Nous ne pouvons pas établir de liens directs entre le changement climatique et cet événement. Il est cependant certain que le changement climatique accroît considérablement la gravité et la fréquence de ces catastrophes. Les Hautes Terres sont de plus en plus exposées aux phénomènes météorologiques extrêmes, affectant considérablement les populations les plus vulnérables. Ceux qui sont déjà aux prises avec la pauvreté, les conflits et une gouvernance fragile se retrouvent encore plus menacés. Ce glissement de terrain souligne le besoin urgent de stratégies d’adaptation au climat et de solides systèmes de données locaux pour atténuer les risques futurs et renforcer la préparation des communautés.
Pourriez-vous nous expliquer les implications du conflit tribal dans la région et comment il affecte les efforts de sauvetage et de reconstruction ?
Le conflit tribal en Papouasie–Nouvelle-Guinée présente toute une série d’obstacles au développement. Les conflits récents dans la zone sinistrée n’ont pas encore directement affecté la réponse, mais ils ont compliqué la logistique, car nous avons besoin d’escortes des forces de défense de Papouasie–Nouvelle-Guinée pour assurer la sécurité des équipes de secours. Cette situation souligne l’importance d’intégrer les efforts de consolidation de la paix dans notre réponse. Aborder les tensions tribales sous-jacentes est non seulement essentiel pour les opérations de sauvetage et de secours, mais également pour la résilience et la stabilité des communautés à long terme.
« Il est crucial de répondre aux besoins immédiats en matière d’aide médicale, d’abri et de nourriture, mais le traumatisme psychologique nécessite également un soutien complet. »Nicholas Booth, Représentant résident du PNUD en Papouasie-Nouvelle-Guinée
Quel rôle le PNUD joue-t-il dans la coordination de la réponse humanitaire, et quelle est l’importance des partenariats dans ce contexte ?
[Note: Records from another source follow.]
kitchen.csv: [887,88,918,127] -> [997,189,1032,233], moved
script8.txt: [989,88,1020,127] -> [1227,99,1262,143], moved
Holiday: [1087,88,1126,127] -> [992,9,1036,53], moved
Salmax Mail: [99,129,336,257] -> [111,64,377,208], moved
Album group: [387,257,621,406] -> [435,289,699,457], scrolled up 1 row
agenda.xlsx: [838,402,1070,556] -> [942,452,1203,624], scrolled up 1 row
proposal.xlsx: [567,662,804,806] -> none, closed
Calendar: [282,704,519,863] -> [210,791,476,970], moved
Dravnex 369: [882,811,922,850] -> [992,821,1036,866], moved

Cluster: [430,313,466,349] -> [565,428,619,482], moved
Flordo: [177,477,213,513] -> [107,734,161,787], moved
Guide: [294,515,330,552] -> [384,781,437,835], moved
Le PNUD est au premier rang des efforts de coordination de la réponse, et travaille en étroite collaboration avec le système des Nations Unies et divers partenaires locaux et internationaux. Par exemple, nous avons permis aux fournitures vitales fournies par l’Australie de parvenir aux communautés touchées. Cette collaboration est cruciale pour permettre des évaluations précises de la situation et répondre aux besoins immédiats et à long terme. Nous adoptons une approche associant les actions humanitaires, le développement et la paix, intégrant les secours d’urgence aux initiatives de résolution des conflits et de résilience climatique. Des partenariats efficaces amplifient nos efforts, nous permettant de mieux reconstruire et de remédier aux vulnérabilités sous-jacentes qui exacerbent de telles tragédies.
À la lumière de cette catastrophe, sur quoi devrait-on se concentrer au-delà des efforts de secours immédiats ?
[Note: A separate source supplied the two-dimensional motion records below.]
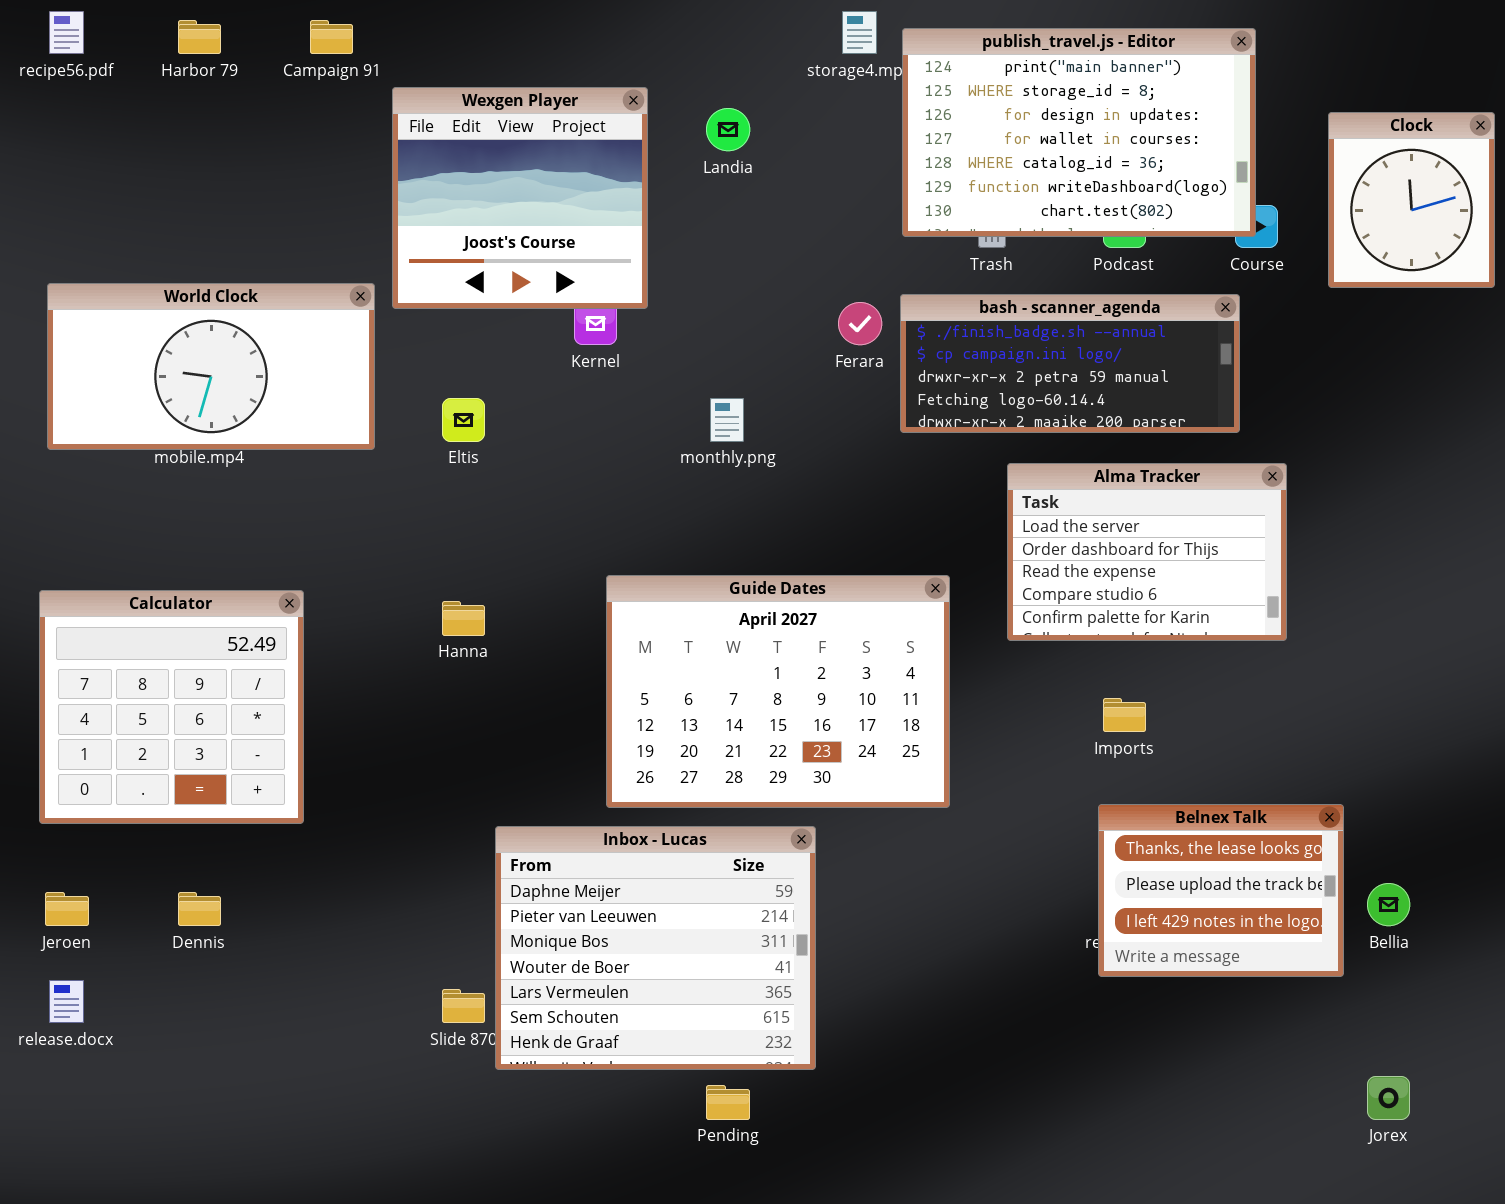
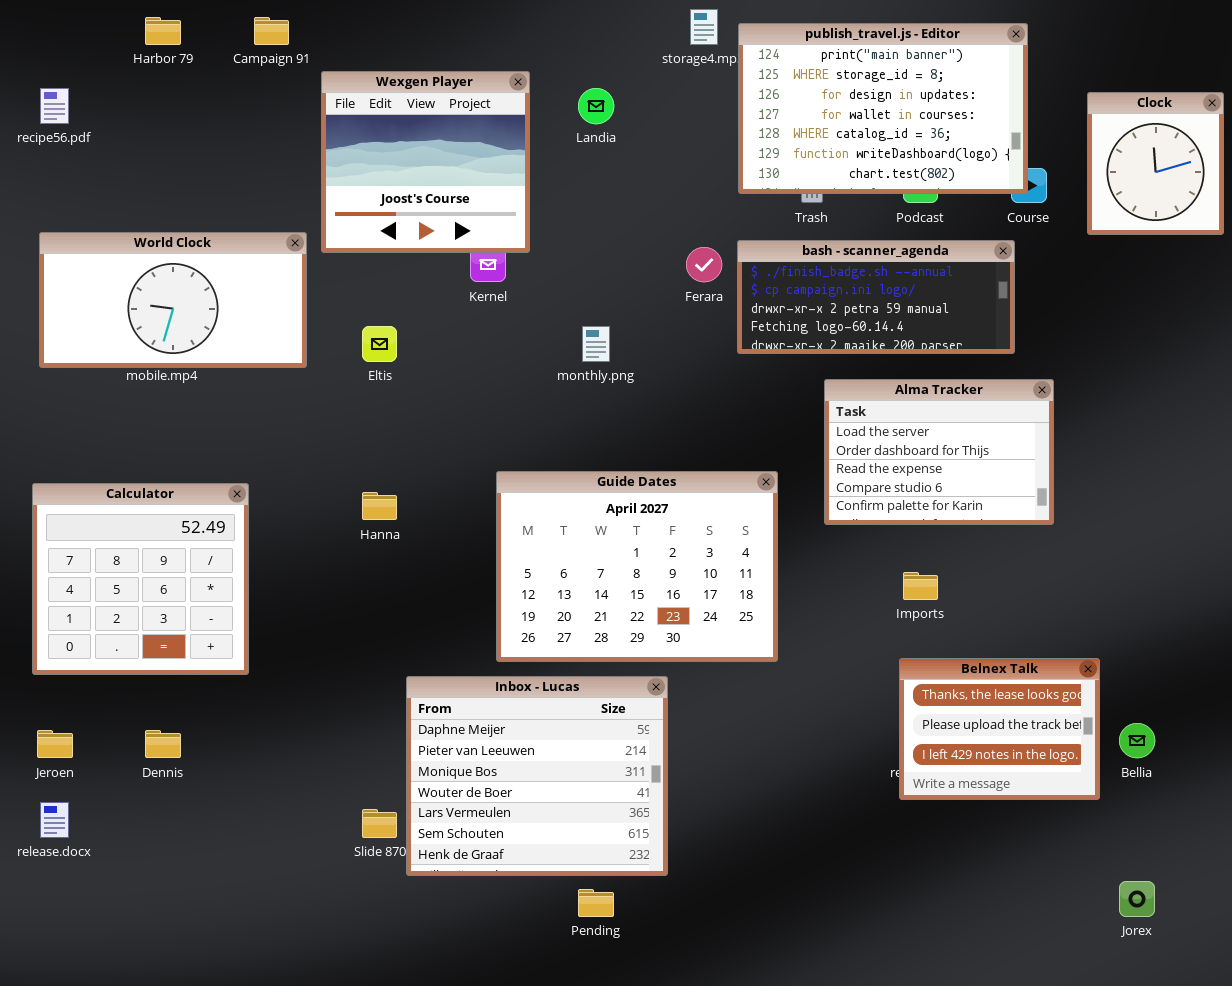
recipe56.pdf: [49,11,84,54] -> [40,88,69,124], moved

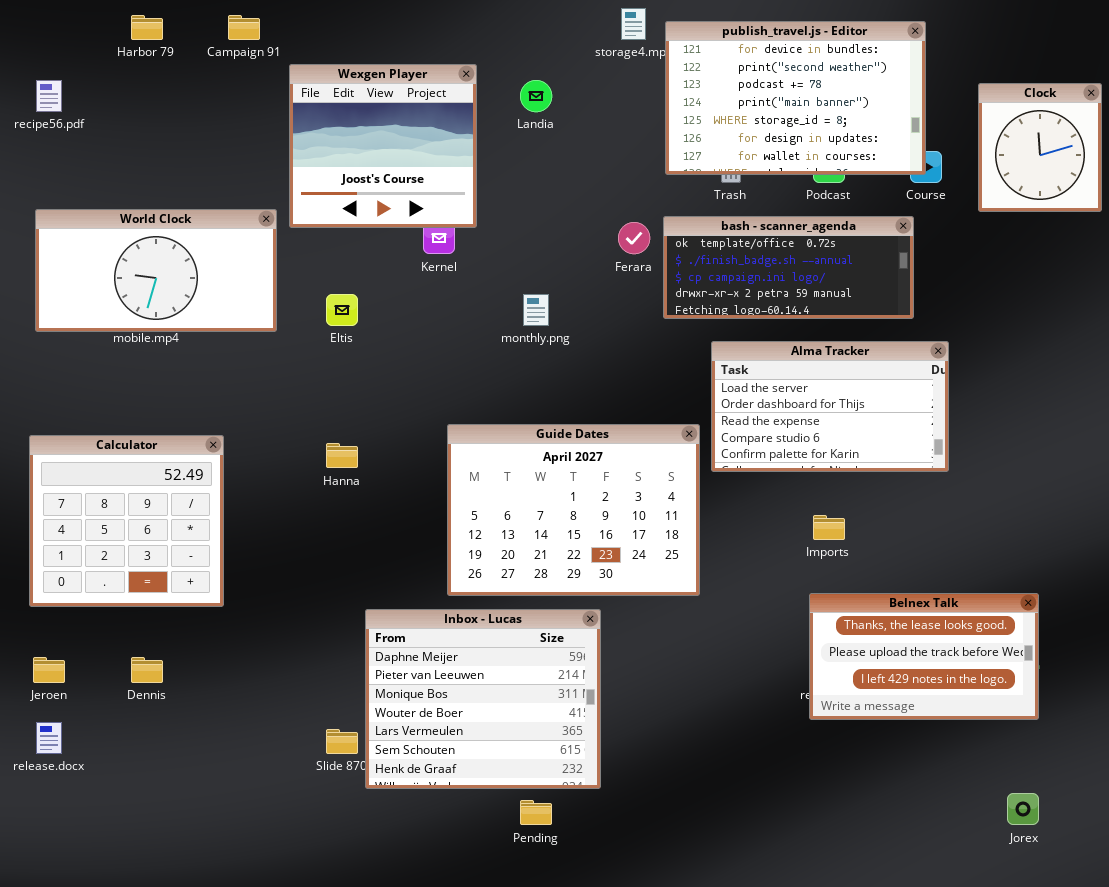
publish_travel.js - Editor: [738,23,1028,194] -> [665,21,926,175], scrolled up 3 rows
bash - scanner_agenda: [737,240,1015,354] -> [663,216,914,319], scrolled up 1 row
Alma Tracker: [824,379,1054,525] -> [711,341,949,472], resized
Belnex Talk: [899,658,1100,800] -> [809,593,1039,720], resized

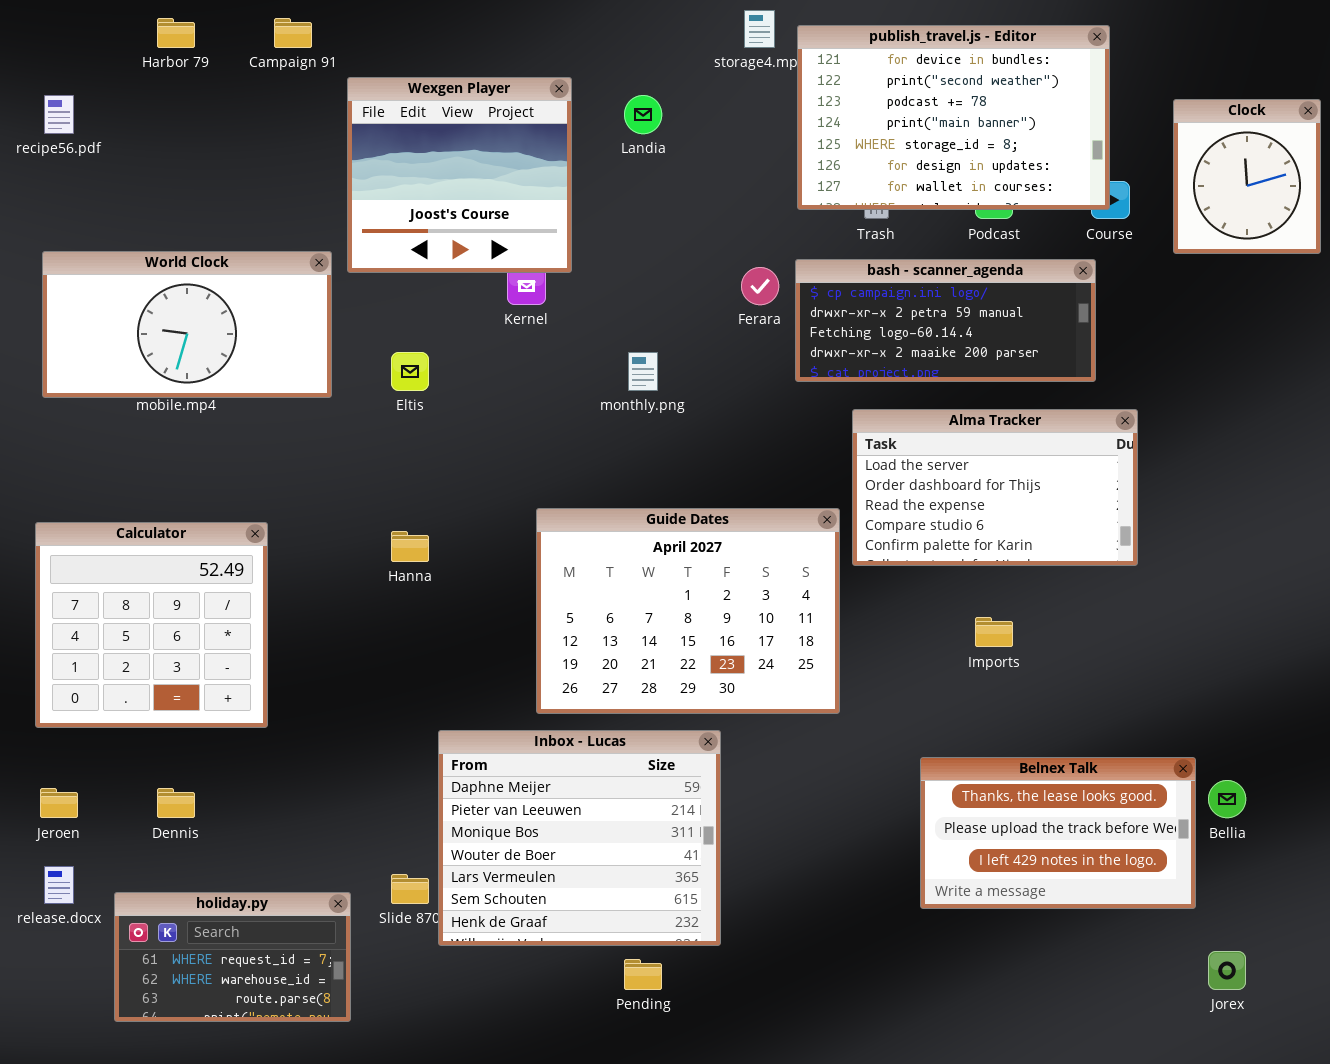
bash - scanner_agenda: [663,216,914,319] -> [795,259,1096,382], scrolled down 2 rows
Belnex Talk: [809,593,1039,720] -> [920,757,1196,909], moved
holiday.py: none -> [114,892,351,1022], opened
Ce glissement de terrain est un rappel brutal des problèmes systémiques plus profonds. Au-delà des secours immédiats, nous devons nous concentrer sur le développement durable, l’adaptation au changement climatique et la consolidation de la paix. Reconstruire en mieux signifie renforcer la résilience des communautés, améliorer la gouvernance et favoriser la confiance sociale. En nous attaquant à ces causes profondes, nous pouvons garantir un avenir plus durable et plus sûr pour les Hautes Terres et la Papouasie–Nouvelle-Guinée dans son ensemble.
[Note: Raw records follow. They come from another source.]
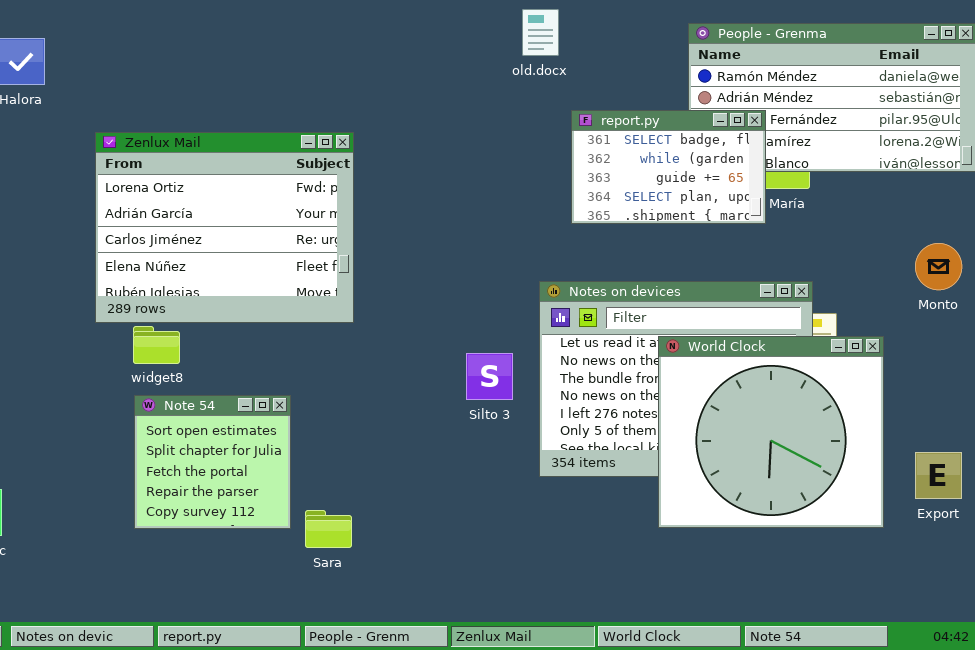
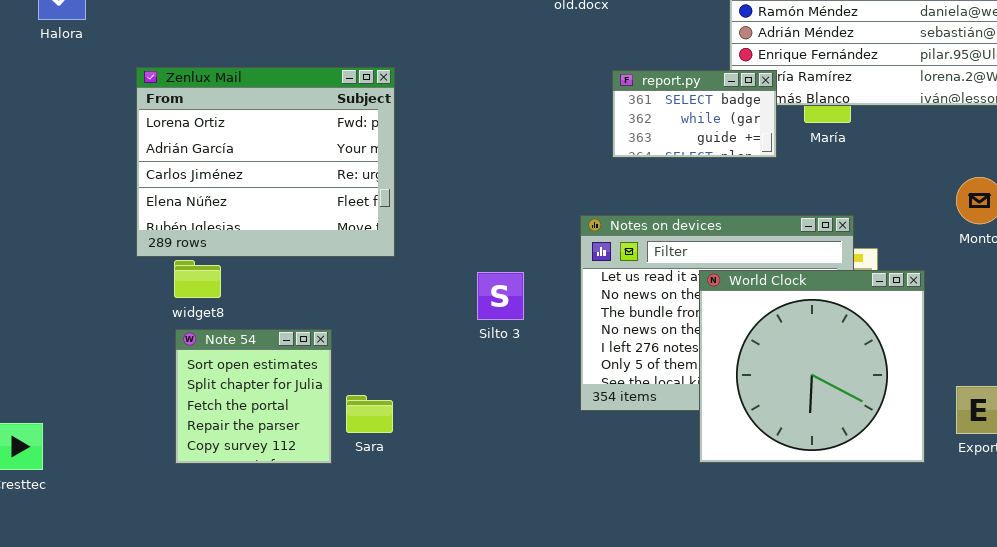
report.py: [571,110,766,224] -> [612,70,777,158], resized
Silto 3: [466,353,513,400] -> [477,272,524,320], moved
Sara: [305,510,352,548] -> [346,395,393,433], moved

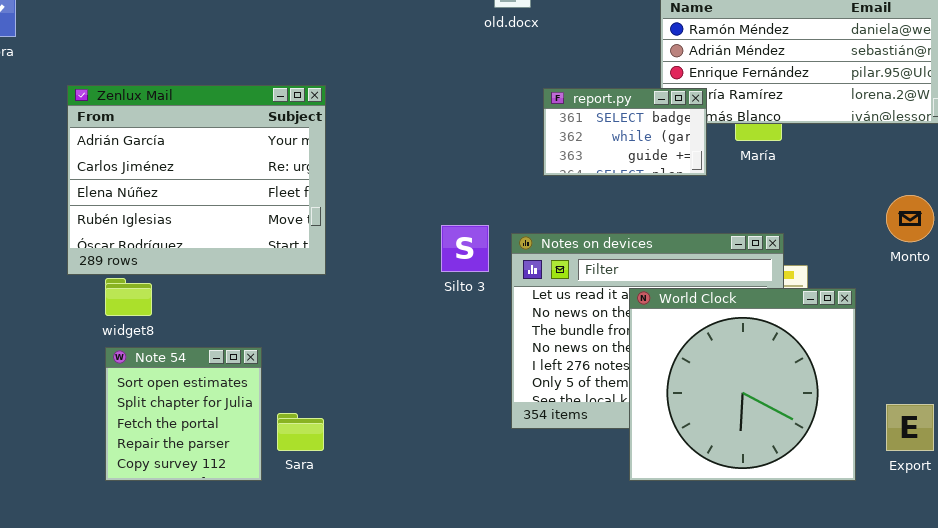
Zenlux Mail: [136,67,395,257] -> [67,85,326,275], scrolled down 1 row
Silto 3: [477,272,524,320] -> [441,225,489,272], moved

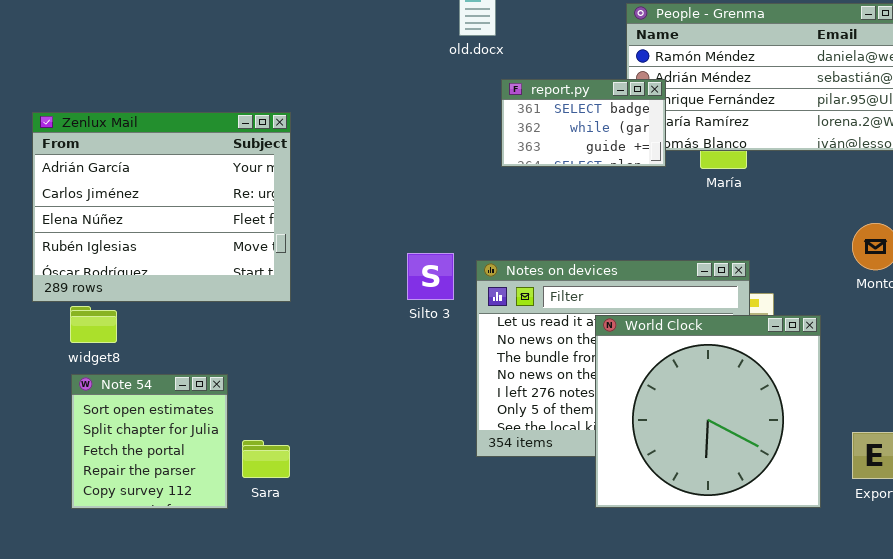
report.py: [543,88,707,176] -> [501,79,666,167], moved

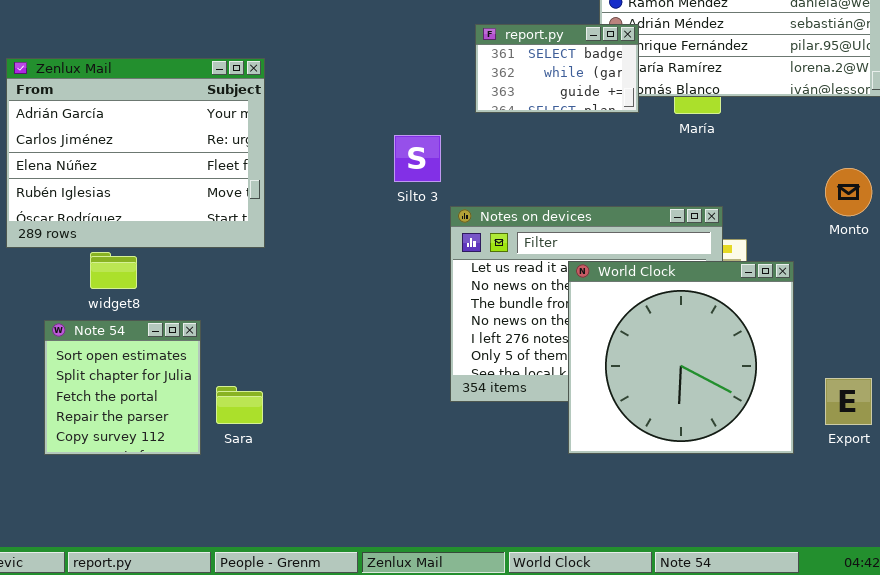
Silto 3: [407,253,454,300] -> [394,135,441,182], moved
widget8: [70,306,117,343] -> [90,252,137,289], moved

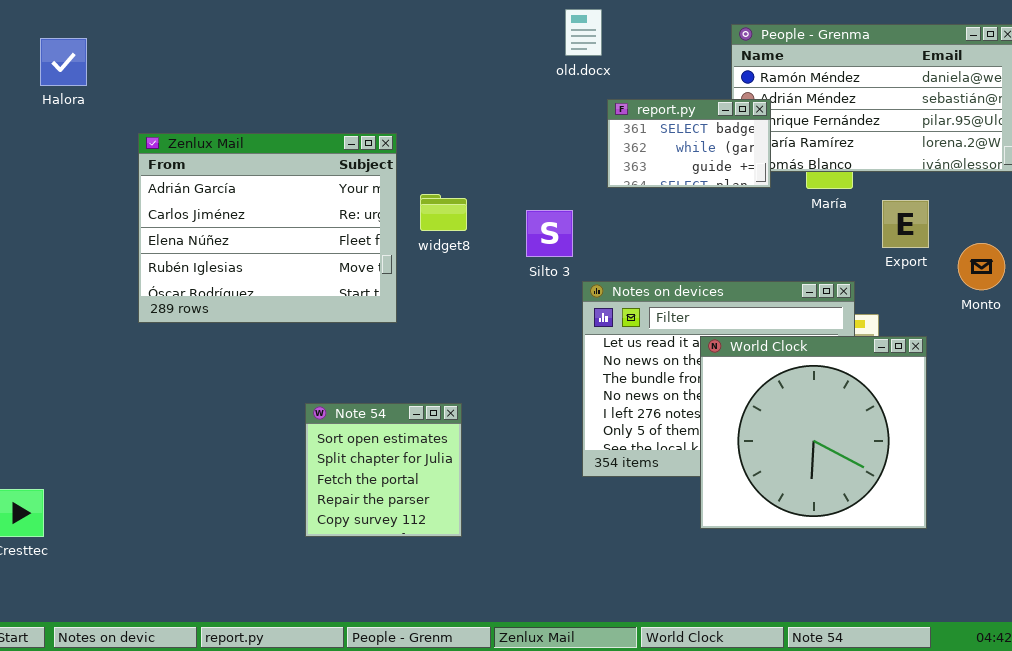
widget8: [90,252,137,289] -> [420,194,467,231], moved
Note 54: [44,320,201,455] -> [305,403,462,537], moved
Export: [825,378,872,425] -> [882,200,929,248], moved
Une dernière réflexion sur les implications plus larges et la voie à suivre pour la Papouasie–Nouvelle-Guinée ?
Cette catastrophe n’est pas seulement une calamité naturelle : c’est une alerte qui doit nous inciter à remédier aux vulnérabilités systémiques. La voie à suivre exige des efforts intégrés, combinant des secours immédiats avec une action de développement à long terme visant la résilience, la gouvernance, la paix et l’adaptation au climat.